Mesler: These paintings are so much better than when I look back at the paintings in the Cheim & Read show. I see how naïve I was, literally in the mixing of paint, and how I defined certain features. I actually feel like these are successful paintings. In a perfect world, I'll look back at these in a year and be like, “Oh, those were naïve.”
CULTURED: You're going to be in conversation with Rabbi Korn of Chabad House Bowery on Nov. 3 as part of the ADAA talks program. How often do you two speak?
Mesler: I have a group of sober men that I speak to every day, I have my family, and then I have rabbis. This is what my life consists of now. Rabbi Korn shed so much light on my work. I did these books called “Jews and Other Stories.” I take pre-existing books and do a drawing of a Jew on one side and then a ghost print of that drawing on the other side.
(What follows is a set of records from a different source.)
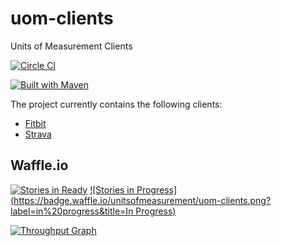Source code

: uom-clients
===========

Units of Measurement Clients

[![Circle CI](https://circleci.com/gh/unitsofmeasurement/uom-clients.svg?style=svg)](https://circleci.com/gh/unitsofmeasurement/uom-clients) 

[![Built with Maven](http://maven.apache.org/images/logos/maven-feather.png)](http://maven.org/)

The project currently contains the following clients:
- [Fitbit](fitbit)
- [Strava](strava)

Waffle.io
------------
[![Stories in Ready](https://badge.waffle.io/unitsofmeasurement/uom-clients.png?label=ready&title=Ready)](https://waffle.io/unitsofmeasurement/uom-clients)
[![Stories in Progress](https://badge.waffle.io/unitsofmeasurement/uom-clients.png?label=in%20progress&title=In Progress)](https://waffle.io/unitsofmeasurement/uom-clients)

[![Throughput Graph](https://graphs.waffle.io/unitsofmeasurement/uom-clients/throughput.svg)](https://waffle.io/unitsofmeasurement/uom-clients/metrics)
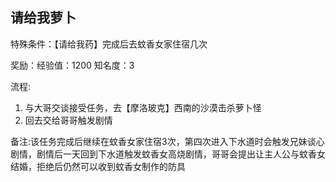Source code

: ## 请给我萝卜
特殊条件：【请给我药】完成后去蚊香女家住宿几次

奖励：经验值：1200 知名度：3

流程:

1. 与大哥交谈接受任务，去【摩洛玻克】西南的沙漠击杀萝卜怪
2. 回去交给哥哥触发剧情


备注:该任务完成后继续在蚊香女家住宿3次，第四次进入下水道时会触发兄妹谈心剧情，剧情后一天回到下水道触发蚊香女高烧剧情，哥哥会提出让主人公与蚊香女结婚，拒绝后仍然可以收到蚊香女制作的防具

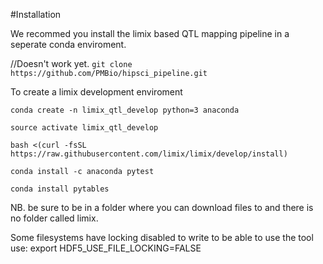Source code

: #Installation

We recommed you install the limix based QTL mapping pipeline in a seperate conda enviroment.

//Doesn't work yet.
`git clone https://github.com/PMBio/hipsci_pipeline.git`


To create a limix development enviroment

`conda create -n limix_qtl_develop python=3 anaconda`

`source activate limix_qtl_develop`

`bash <(curl -fsSL https://raw.githubusercontent.com/limix/limix/develop/install)`

`conda install -c anaconda pytest`

`conda install pytables`


NB. be sure to be in a folder where you can download files to and there is no folder called limix.

Some filesystems have locking disabled to write to be able to use the tool use:
export HDF5_USE_FILE_LOCKING=FALSE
A ghost print is the technical name. What about the idea of the Jew as the ghost story? It is this beautiful idea that while any of us are alive, we can bring light and joy and goodness. But the unfortunate thing is when we're dead, we can no longer affect the world. And yet it's the same person. Maybe this speaks to the idea of generations or the story of the Jew. For him to bring things like that up to me, I thought, This is even deeper than deep.
CULTURED: You've made the new book project pointedly “wordless.” What made you decide to forego commentary?
Mesler: The irony is that I use text in my paintings. People are like, “Why do you use text in your work?” I'm totally dyslexic and super ADD. If there's a learning disability on the table, I've got it. So I think, How can I communicate as directly as possible? I guess I'll just put words on the canvas. There's such freedom in doing that. The books became this other manifestation or ephemera that came out of the paintings. I do everything in reverse—maybe that's the dyslexia—but the paintings have text and the books have pictures.
CULTURED: Your word paintings emphasize accessibilty. They have a really easy and light-hearted entry point. Do you think there's also something happening in terms of accessibility with these rabbi paintings? Like that you're providing Jewish people access to a cultural or religious lore they didn't even know wanted access to?
Mesler: That's so true. When I started making work again—you know, I was a failed artist the first time, and I was heavily into ego—this time around I was like, “Oh my God, I'm gonna make art now, where I could actually consider like the person looking.” I was concerned with accessibility and all these things that I thought were bad words before. Like, God forbid if somebody actually liked my art, I actually didn't like them. I was like, "You must be a loser if you like my art." As I got older and sober, I was like, "No, no, no, I actually want to care about other people and be in service to other people." If they're gonna give me money and then enjoy having it on the wall as opposed to just putting it in storage, that's a good thing.
I'm trying to stay away, very consciously, from talking about what's happening now. But as the darkness continues, it makes me want to bring the joy out and be like, "I don't wanna fight, I want to show the light." And I never thought about that in terms of the rabbi, but that's so interesting. Perhaps there is a parallel in looking at these old rabbi paintings that are a little melancholy and sad and thinking, What if I put some crimson red in there? I'm gonna make the rabbi a little more disco like, How do you like the rabbi now? Let's see what the Jew can do.
CULTURED: The art show benefits the Henry Street Settlement in the Lower East Side, which has been a significant area for the Jewish diaspora in New York for centuries. How does showing this work connect to the neighborhood that has meant so much for so many different communities, and particularly the Jewish community?
Mesler: That's where I got my footing [as a dealer] in New York. I landed on East Broadway. That is my shtetl. Life has a funny way of bringing you back—now, I'm here to serve. In Tzedakah [the Jewish term for charitable giving], if someone gives me $10, I'm giving away three of it. It's the 12 steps; it's like the clock.